:: Your instructions ::
Which lines in the entries below contain the word "difference"? List each of those lines in full.

:: Recorded data ::
-------------------------

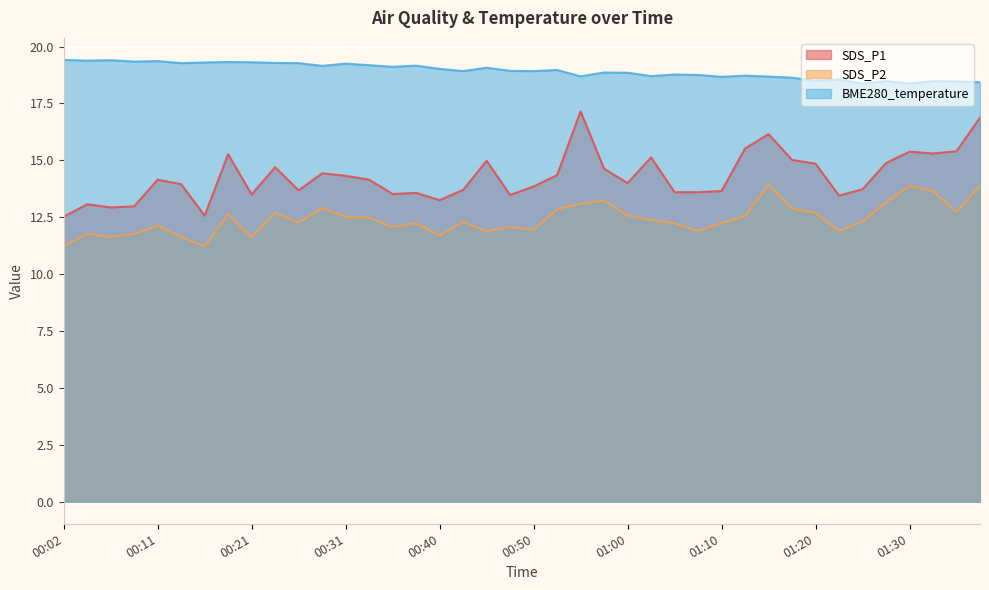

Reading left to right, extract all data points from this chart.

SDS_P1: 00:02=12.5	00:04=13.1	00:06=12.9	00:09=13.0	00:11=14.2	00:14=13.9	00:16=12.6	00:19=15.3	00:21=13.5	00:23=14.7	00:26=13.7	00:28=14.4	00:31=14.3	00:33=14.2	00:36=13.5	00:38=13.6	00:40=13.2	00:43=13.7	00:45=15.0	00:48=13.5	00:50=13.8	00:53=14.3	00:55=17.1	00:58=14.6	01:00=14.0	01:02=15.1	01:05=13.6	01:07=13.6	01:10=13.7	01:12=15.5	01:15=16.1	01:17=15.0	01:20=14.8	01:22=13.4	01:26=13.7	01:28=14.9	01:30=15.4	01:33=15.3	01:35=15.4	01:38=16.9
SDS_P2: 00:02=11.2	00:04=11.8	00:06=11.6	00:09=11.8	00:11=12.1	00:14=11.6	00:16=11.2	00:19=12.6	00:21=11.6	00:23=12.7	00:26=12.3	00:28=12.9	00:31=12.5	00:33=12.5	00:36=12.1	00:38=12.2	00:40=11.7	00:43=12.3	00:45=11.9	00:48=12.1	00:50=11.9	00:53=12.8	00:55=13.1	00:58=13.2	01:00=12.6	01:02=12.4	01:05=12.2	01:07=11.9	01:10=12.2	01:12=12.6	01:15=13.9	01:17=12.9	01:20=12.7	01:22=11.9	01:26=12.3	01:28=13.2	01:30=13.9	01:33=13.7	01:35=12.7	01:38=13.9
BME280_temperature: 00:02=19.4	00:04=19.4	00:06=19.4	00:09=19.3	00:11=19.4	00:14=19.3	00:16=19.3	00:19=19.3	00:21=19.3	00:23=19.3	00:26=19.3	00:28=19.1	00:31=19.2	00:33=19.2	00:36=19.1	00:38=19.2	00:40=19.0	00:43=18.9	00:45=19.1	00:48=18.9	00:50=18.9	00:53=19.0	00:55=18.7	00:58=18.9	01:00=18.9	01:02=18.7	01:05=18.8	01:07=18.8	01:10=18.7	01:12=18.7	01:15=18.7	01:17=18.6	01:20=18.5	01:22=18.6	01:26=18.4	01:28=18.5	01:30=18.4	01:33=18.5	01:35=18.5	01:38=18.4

-------------------------

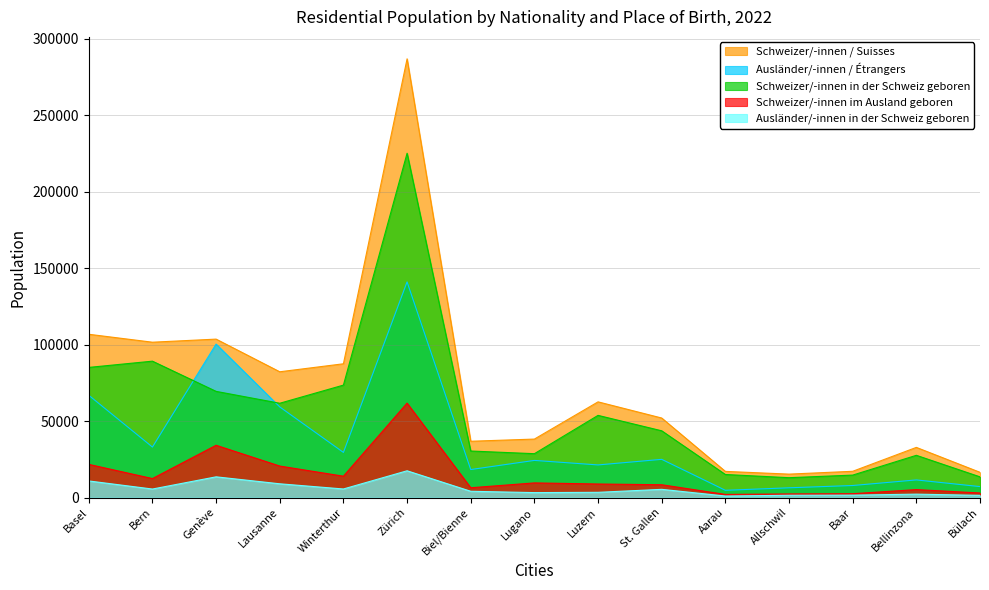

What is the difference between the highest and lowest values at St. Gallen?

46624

-------------------------

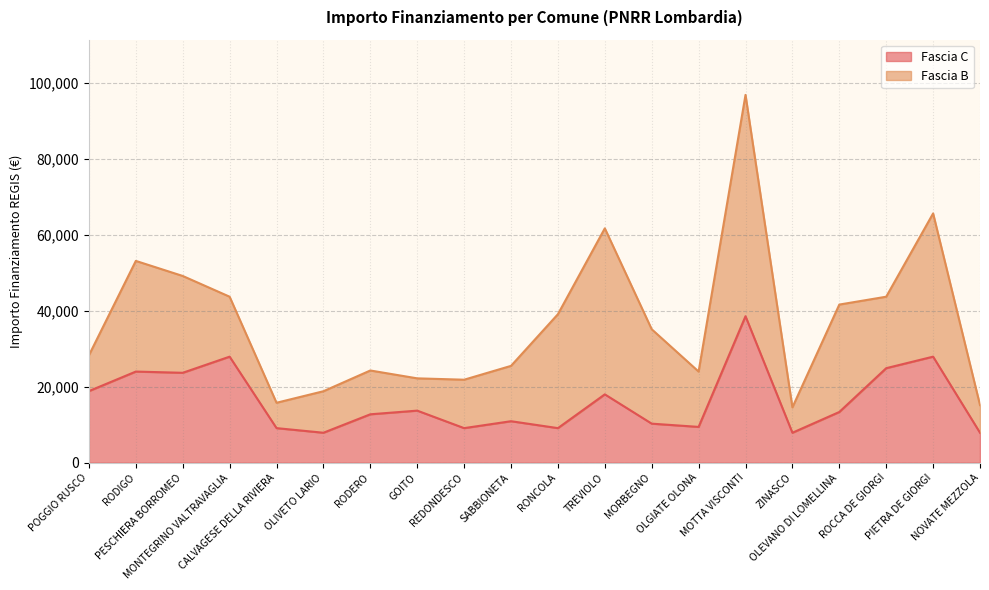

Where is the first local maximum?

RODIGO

-------------------------

:: Answer to this exercise ::
What is the difference between the highest and lowest values at St. Gallen?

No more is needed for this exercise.